With rehearsed passion, the Imam pleaded for salvation for ourselves and the community, and prayed that we have the courage to do the right thing in life.

Then came the issue of Palestine.

"God," implored the Imam, "Help Palestinians free themselves. They have suffered for decades under the yoke of oppression, their dream crushed by enemies awash in arms and money. God, help our brothers achieve a homeland."

For a moment I thought of Palestine's U.N. bid for statehood. Then I drifted to my school days, some twenty years ago. Even at that time the faithful would raise their hands to pray for brethren in Palestine.

Nothing has changed, neither the prayer, nor reality.

Those who don't understand Muslims take such congregations as signs of fanaticism. Why else would people support others half a world away, year in and out, calling them brethren?

Modern Western sensibilities claim that our foremost political passion must be for the nation; political loyalties that transcend the nation are either utopian fluff, or, more likely, fanatic zeal.

In such sensibilities, there are essentially two types of Muslims, as Mahmud Mamdani of Columbia University put it.
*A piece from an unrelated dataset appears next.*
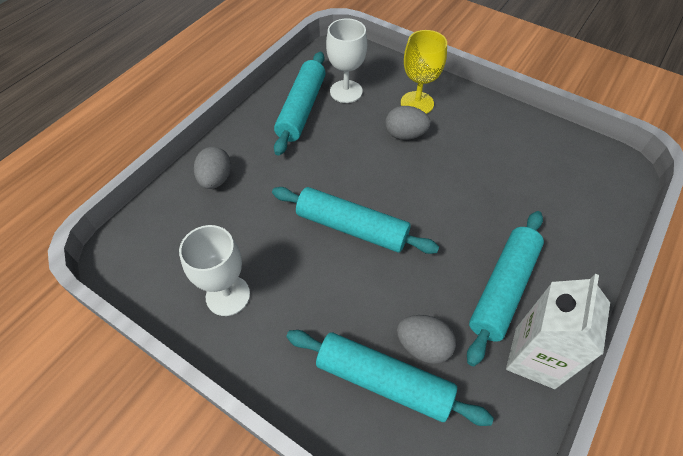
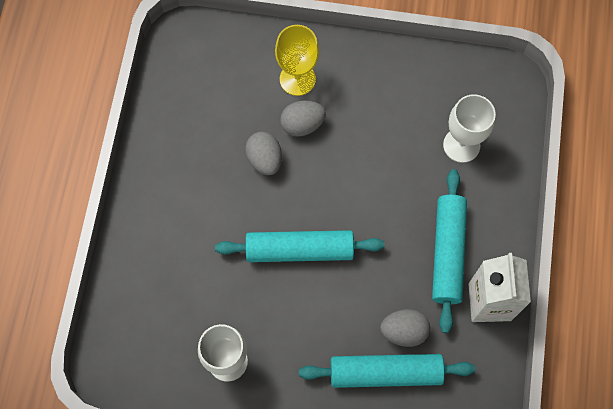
camera: 25 degrees left, 15 degrees up
(216, 179) = (148, 255): grey egg -> grey egg (264, 159)
(301, 109) = (185, 135): turquoise rolling pin -> none
(346, 91) = (219, 93): white goblet -> white goblet (461, 145)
The Good Muslim is secularized and "rational," and by and large a defender of imperialist interventions. The Bad Muslim is the nihilist, the militant, a brainwashed pawn who believes only in crazy conspiracies. The Good Muslim is an object of manufactured fascination, an exotic creature now enlightened. The Bad Muslim is the subject of wholesale vitriol.

Where, then, to place those praying hands for Palestine? Fluff or fanaticism? Good or bad?
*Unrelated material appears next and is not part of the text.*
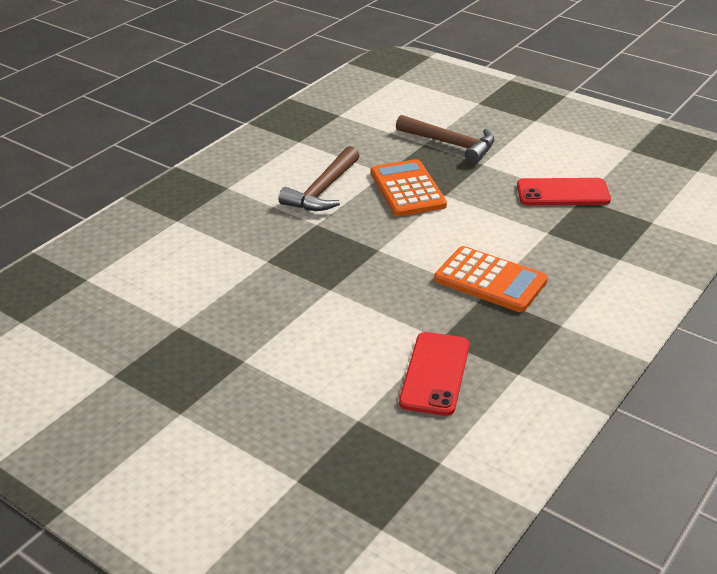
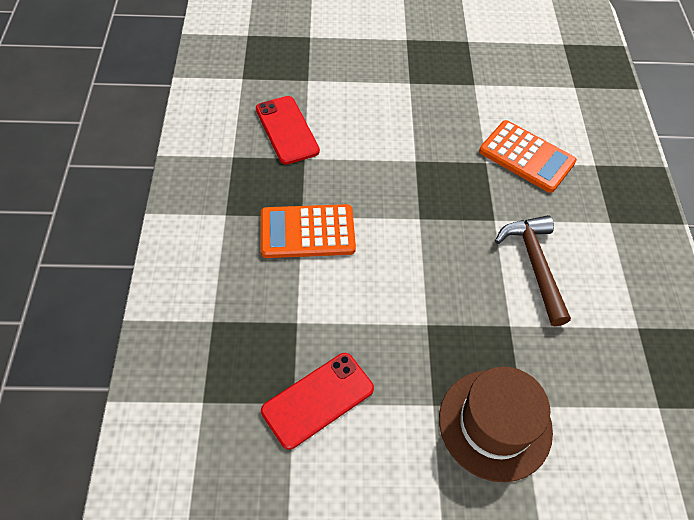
camera: 140 degrees right, 20 degrees up
(407, 189) = (467, 312): orange calculator -> orange calculator (526, 157)
(450, 144) = (495, 424): brown hammer -> brown hat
One reason that Palestine draws many is the concept of a brotherhood that transcends man-made boundaries. For them, it's normal to pray for others far away.

That unity has been forged stronger by the gung-ho colonialism going on in the West Bank, where Israel has constructed more than 200 settlements on grabbed land, at gunpoint.

It's also been driven by the toothless inaction of fissiparous Arab leaders, America's bizarrely lopsided policy on Palestine, and Israel's self-congratulatory trumpeting of democracy while denying a people the right to live free.

The combined frustration felt from Dakar to Dhaka is not fanaticism. It's a reasonable reaction to poisoned politics; it's solace in the prospect of an uninterrupted global community when faced with barbed-wire borders.

But in the popular binaries of our time -- good versus evil, us versus them -- this type of reaction has no place. It doesn't fit the model. You're supposed to either accept, or react violently.

Consider Tony Blair's recent reprise of a Bush-era refrain: "The reason why these people are radicalised is not because of something we're doing to them. They believe in their philosophy."

Blair's message is not only ignorant of evidence, but also deeply conservative. If those radical Bad Muslims do crazy things regardless of policy, then there is no benefit to expediting permanent peace. Just maintain the status quo: occupation.

But those Bad Muslims, those who won't accept the "ground realities" as Good Muslims do, are now armed with a good idea. This makes U.S./Israeli hardliners nervous because this, too, doesn't fit the usual mold: Bad people are not supposed to have good ideas!

That idea is to bid for a full U.N. membership. Palestine won't get it, but the process will divide countries spectacularly, a preponderance of which will side with Palestine.

The occupation will continue. But Palestine will be an important PR victory.

To dent that, pro-occupation hardliners are thumping down the good-bad card. Applying for U.N. membership, they insist, is bad behavior.

U.S. and Israeli diplomats, along with Tony Blair, are trying desperately to push Palestinians back into the mold, to the good-boy negotiation tables that have proven deceptive for decades.

One hopes Mahmoud Abbas won't bow to the tremendous pressure being imposed on him. Palestine has taken the right decision. A diplomatic showdown is bad behavior in colonial eyes, but a public show of hands in the U.N. is the right thing to do at this point.

Outside the U.N., whether in prayer on in protest, the hands that are raised for Palestine are stronger and more numerous than ever before. These are the hands that forged the Arab Spring. Palestine knows that. But it seems that U.S. and Israeli hardliners still don't realize this seriously enough to discard poisoned politics.